Dua Resep Sri Mulyani Menghadapi Badai Ekonomi

Desy Setyowati
27 Juli 2016, 18:22
Sri Mulyani
ARIEF KAMALUDIN | KATADATA

Sehari sebelum ditetapkan sebagai Menteri Keuangan, kemarin Sri Mulyani menyampaikan pandangannya mengenai perkembangan ekonomi global di Universitas Indonesia. Managing Director dan Chief Operating Officer Bank Dunia itu menyatakan dunia sedang menghadapi tekanan berat.

Sri Mulyani menyebutnya sebagai badai yang datang bersamaan secara sempurna atau perfect storm.
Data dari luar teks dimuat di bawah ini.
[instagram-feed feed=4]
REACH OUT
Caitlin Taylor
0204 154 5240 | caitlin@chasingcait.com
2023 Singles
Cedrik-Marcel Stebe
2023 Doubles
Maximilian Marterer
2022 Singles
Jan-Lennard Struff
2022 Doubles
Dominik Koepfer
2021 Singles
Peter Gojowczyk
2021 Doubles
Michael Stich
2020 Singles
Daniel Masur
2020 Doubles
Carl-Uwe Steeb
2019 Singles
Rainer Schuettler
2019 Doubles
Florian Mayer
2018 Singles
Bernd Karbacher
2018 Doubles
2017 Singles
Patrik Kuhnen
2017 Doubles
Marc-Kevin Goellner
Ini merupakan situasi yang dipicu oleh melemahnya ekonomi dan perdagangan dunia serta perlambatan dan perubahan struktural ekonomi Cina,.

Advertisement

Faktor lainnya yaitu kejatuhan harga-harga komoditas, aliran modal ke negara berkembang menyusut, konflik dan serangan terorisme meluas, serta perubahan iklim global. (Baca: Sri Mulyani: Pertumbuhan Ekonomi Dunia Masih Rapuh).

Yang paling terpukul dari kondisi ini, kata Sri, adalah negara pengekspor komoditas, termasuk Indonesia. Karena itu tak heran jika revisi pertumbuhan ekonomi sebanyak 40 persen dialami oleh negara-negara ini. Butuh kerja sama yang erat dan koordinasi kebijakan antarnegara untuk membangun kembali kepercayaan. Juga, menghilangkan halangan perdagangan dan investasi untuk menunjang produktivitas dan memulihkan pertumbuhan ekonomi.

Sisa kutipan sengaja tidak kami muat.